The first map below shows the average percentage of days in June through August when the daily minimum is at or above 60 °F, based on the 1981-2010 data. I'm showing only stations with nearly complete data. Blue "0.0" markers indicate locations where no such events occurred between 1981 and 2010, while green "0.0" markers indicate at least one event but less then 0.1 % of all days.
Some notable aspects of the data include:
- the high frequency at Fairbanks airport, 3.4 %, the highest of any location
- the low frequency at the Eagle COOP station, 0.2 %.
- the relatively high frequency at Kotzebue (1.4 %), which is not only above the Arctic Circle but also adjacent to the cold northern ocean.
Looking more closely at the situation in the Tanana valley, we see that Fairbanks airport reports "warm nights" much more frequently than other Fairbanks locations:
Fairbanks airport 3.4 %
College 5NW (a few hundred feet up from the valley floor) 2.0 %
College Observatory (UAF West Ridge) 1.2 %
University Experiment Station 1.2 %
The differences in frequency mirror the differences in average minimum temperature in summer, with the airport being warmer than the other Fairbanks locations by 1.5-2 °F on average.
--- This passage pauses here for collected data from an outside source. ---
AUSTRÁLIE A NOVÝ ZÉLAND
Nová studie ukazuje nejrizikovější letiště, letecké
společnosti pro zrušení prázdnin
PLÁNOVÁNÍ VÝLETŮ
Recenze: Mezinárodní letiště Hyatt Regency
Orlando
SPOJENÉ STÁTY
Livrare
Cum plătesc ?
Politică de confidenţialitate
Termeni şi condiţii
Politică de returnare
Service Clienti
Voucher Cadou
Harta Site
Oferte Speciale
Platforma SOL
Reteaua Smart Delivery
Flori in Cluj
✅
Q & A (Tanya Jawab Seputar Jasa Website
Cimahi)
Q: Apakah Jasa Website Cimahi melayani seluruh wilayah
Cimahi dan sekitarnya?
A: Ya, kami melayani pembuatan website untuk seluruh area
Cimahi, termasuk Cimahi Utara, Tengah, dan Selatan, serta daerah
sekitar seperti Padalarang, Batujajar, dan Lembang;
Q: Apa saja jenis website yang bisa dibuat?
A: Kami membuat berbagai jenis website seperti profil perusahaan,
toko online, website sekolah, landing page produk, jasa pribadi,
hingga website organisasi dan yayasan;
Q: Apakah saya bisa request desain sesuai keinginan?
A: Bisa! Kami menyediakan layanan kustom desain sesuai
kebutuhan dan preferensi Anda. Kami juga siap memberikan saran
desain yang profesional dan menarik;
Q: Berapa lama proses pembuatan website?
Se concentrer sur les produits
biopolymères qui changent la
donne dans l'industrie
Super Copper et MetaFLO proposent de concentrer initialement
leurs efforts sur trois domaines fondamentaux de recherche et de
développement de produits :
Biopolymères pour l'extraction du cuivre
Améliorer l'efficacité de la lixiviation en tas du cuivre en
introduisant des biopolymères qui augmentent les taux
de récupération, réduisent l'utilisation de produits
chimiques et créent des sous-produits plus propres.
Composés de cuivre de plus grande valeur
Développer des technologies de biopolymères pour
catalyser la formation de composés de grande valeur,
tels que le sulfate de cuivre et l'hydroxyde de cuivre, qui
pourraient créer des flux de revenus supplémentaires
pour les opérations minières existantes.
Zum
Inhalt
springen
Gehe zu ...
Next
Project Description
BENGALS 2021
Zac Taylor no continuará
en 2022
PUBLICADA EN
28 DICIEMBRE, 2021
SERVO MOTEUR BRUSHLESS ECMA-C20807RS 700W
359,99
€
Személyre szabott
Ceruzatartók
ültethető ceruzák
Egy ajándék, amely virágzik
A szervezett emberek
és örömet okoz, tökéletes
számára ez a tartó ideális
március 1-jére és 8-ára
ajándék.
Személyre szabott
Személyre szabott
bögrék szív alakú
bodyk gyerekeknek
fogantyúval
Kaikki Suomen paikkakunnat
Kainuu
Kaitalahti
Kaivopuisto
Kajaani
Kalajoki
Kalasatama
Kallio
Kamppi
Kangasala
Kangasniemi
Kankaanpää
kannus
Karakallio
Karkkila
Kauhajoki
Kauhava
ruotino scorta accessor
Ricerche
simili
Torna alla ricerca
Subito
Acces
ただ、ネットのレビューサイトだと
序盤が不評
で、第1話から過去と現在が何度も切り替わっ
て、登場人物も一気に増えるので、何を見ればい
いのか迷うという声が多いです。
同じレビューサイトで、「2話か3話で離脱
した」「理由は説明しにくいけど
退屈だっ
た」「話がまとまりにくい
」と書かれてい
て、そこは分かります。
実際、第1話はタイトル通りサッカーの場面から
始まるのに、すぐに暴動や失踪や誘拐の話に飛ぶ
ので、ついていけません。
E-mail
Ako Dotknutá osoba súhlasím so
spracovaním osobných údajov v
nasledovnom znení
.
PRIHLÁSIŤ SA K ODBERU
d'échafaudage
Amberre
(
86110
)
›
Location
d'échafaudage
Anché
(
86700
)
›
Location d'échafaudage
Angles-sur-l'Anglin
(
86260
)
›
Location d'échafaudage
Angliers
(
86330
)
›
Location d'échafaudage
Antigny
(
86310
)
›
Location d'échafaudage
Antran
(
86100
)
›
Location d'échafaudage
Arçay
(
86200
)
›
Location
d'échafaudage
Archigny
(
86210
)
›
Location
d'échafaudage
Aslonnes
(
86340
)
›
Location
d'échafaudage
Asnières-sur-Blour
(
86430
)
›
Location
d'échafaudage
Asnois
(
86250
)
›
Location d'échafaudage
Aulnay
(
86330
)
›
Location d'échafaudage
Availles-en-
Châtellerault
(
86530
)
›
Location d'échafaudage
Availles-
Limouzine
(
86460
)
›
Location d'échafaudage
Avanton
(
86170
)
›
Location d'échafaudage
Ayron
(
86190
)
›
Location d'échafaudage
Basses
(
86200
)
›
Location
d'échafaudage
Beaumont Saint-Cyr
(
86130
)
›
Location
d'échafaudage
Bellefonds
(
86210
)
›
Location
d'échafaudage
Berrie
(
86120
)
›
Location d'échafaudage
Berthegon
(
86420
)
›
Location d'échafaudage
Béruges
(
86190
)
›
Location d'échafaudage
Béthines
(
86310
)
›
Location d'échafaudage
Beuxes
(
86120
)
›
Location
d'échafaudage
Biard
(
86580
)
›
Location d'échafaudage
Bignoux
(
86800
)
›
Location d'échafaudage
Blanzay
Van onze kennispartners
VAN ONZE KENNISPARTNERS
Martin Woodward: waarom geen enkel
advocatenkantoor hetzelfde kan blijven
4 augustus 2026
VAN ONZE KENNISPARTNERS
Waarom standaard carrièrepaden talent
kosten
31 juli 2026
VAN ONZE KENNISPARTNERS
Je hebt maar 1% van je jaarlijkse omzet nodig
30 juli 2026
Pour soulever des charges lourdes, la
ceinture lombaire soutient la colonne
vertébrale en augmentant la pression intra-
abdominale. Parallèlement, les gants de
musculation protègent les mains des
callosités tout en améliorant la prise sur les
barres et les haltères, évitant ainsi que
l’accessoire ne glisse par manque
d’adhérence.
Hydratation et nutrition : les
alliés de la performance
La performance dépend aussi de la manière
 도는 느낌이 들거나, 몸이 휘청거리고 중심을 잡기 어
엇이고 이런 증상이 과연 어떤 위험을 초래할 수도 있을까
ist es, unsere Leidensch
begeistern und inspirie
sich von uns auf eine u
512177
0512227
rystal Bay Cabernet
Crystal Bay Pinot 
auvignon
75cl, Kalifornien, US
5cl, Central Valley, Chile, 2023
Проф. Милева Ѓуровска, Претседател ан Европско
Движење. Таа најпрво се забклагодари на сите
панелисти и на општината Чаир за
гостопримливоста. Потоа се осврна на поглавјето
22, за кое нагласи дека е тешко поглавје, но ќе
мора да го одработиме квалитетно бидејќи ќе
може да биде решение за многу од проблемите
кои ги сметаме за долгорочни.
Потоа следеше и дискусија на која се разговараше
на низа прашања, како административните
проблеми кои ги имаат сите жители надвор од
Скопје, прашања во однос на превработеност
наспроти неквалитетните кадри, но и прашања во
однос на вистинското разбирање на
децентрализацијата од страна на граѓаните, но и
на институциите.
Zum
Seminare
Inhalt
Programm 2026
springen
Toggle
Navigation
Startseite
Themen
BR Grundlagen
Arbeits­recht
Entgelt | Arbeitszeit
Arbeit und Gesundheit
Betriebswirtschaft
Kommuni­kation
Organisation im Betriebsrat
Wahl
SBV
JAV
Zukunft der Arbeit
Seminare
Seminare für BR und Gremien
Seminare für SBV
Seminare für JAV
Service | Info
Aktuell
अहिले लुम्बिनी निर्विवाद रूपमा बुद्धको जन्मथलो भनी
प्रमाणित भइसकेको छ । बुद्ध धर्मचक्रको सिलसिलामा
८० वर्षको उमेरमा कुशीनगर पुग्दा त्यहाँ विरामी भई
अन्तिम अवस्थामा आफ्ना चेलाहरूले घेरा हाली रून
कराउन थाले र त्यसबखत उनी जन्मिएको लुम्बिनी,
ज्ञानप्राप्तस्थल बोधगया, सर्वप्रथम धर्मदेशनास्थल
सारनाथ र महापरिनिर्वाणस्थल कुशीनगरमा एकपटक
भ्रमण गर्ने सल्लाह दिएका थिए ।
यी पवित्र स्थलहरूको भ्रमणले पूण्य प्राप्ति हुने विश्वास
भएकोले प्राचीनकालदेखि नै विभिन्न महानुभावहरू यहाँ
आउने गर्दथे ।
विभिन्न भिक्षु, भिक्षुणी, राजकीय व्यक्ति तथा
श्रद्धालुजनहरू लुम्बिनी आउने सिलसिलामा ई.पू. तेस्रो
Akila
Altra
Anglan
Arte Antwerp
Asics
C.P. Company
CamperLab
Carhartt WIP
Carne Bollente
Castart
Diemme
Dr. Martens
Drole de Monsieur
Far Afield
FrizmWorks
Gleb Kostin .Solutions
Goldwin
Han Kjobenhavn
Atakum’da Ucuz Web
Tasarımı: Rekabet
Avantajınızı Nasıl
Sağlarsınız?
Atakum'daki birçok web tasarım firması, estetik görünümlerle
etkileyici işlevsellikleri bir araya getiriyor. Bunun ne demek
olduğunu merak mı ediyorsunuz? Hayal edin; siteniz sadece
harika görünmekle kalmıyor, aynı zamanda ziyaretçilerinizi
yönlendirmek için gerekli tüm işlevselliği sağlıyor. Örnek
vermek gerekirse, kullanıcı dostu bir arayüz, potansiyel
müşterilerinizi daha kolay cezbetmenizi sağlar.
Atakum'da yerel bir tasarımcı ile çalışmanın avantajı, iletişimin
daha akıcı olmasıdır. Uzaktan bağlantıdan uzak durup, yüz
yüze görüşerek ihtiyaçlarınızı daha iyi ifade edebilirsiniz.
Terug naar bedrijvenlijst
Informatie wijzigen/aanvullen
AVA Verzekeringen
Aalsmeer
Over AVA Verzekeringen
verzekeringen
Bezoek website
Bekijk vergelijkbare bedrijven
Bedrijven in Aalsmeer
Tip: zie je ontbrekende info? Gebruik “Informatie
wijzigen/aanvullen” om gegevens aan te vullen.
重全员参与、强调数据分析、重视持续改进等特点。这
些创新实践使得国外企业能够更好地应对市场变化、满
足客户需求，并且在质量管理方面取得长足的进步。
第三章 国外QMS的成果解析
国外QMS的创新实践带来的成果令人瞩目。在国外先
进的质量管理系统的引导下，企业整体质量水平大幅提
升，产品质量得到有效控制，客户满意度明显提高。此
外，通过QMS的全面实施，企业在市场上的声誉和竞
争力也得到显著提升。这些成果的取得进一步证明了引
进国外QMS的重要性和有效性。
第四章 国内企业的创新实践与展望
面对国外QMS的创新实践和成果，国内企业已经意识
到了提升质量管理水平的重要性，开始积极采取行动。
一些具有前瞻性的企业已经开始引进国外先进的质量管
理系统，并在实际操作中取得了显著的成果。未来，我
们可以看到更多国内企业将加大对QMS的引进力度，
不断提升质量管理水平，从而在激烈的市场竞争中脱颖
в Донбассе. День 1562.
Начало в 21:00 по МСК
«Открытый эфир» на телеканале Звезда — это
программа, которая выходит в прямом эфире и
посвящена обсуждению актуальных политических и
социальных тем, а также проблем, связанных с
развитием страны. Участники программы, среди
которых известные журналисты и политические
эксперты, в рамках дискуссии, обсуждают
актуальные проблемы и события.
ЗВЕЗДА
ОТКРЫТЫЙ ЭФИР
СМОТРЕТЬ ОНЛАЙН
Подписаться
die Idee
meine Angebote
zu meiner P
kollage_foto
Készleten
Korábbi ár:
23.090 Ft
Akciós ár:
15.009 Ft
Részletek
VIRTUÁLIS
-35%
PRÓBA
The long-term warming trend across Alaska is evident if we compare the above results to the same calculation for 1951-1980, see below. Nearly all stations with data from both periods show a higher frequency of warm nights in the more recent decades, with notable increases at Fairbanks and Kotzebue. A major exception is Kodiak, which showed a large decrease; this is interesting because the average minimum temperatures are slightly higher in the more recent period. It seems Kodiak had an exceptional number of warm summer nights in the 1950's and again in 1979.
It's also interesting to look at the seasonality of warm nights; the map below shows the median date of occurrence, for locations with at least 10 events between 1981 and 2010. Early July is the most likely time of year in the northern interior, but the median date is pushed back as you move west or south, with more maritime influence and a later seasonal peak in temperature.
The seasonal distribution at Fairbanks airport is shown below; the frequency ramps up quickly in late June, drops suddenly after July 10, and then tapers off gradually into August. Over 60 percent of the events are between June 21 and July 10.
Finally, the analysis would be incomplete without a comparison of 2013 to previous years in Fairbanks, see below. The first thing to note is that prior to 1965, 60°-plus nights were almost unheard-of in Fairbanks. Secondly, although 2013 beats out 2004 for number of warm nights, surprisingly it is still well behind the record of 21 days in 1975. Nearly all of the 60°-plus nights in 1975 occurred in July, which remains - by some margin - the warmest month on record in Fairbanks. Remarkably, the monthly average high temperature in July 1975 was only 7th highest on record, but the monthly average low temperature was an extraordinary 59 °F, by far the highest on record.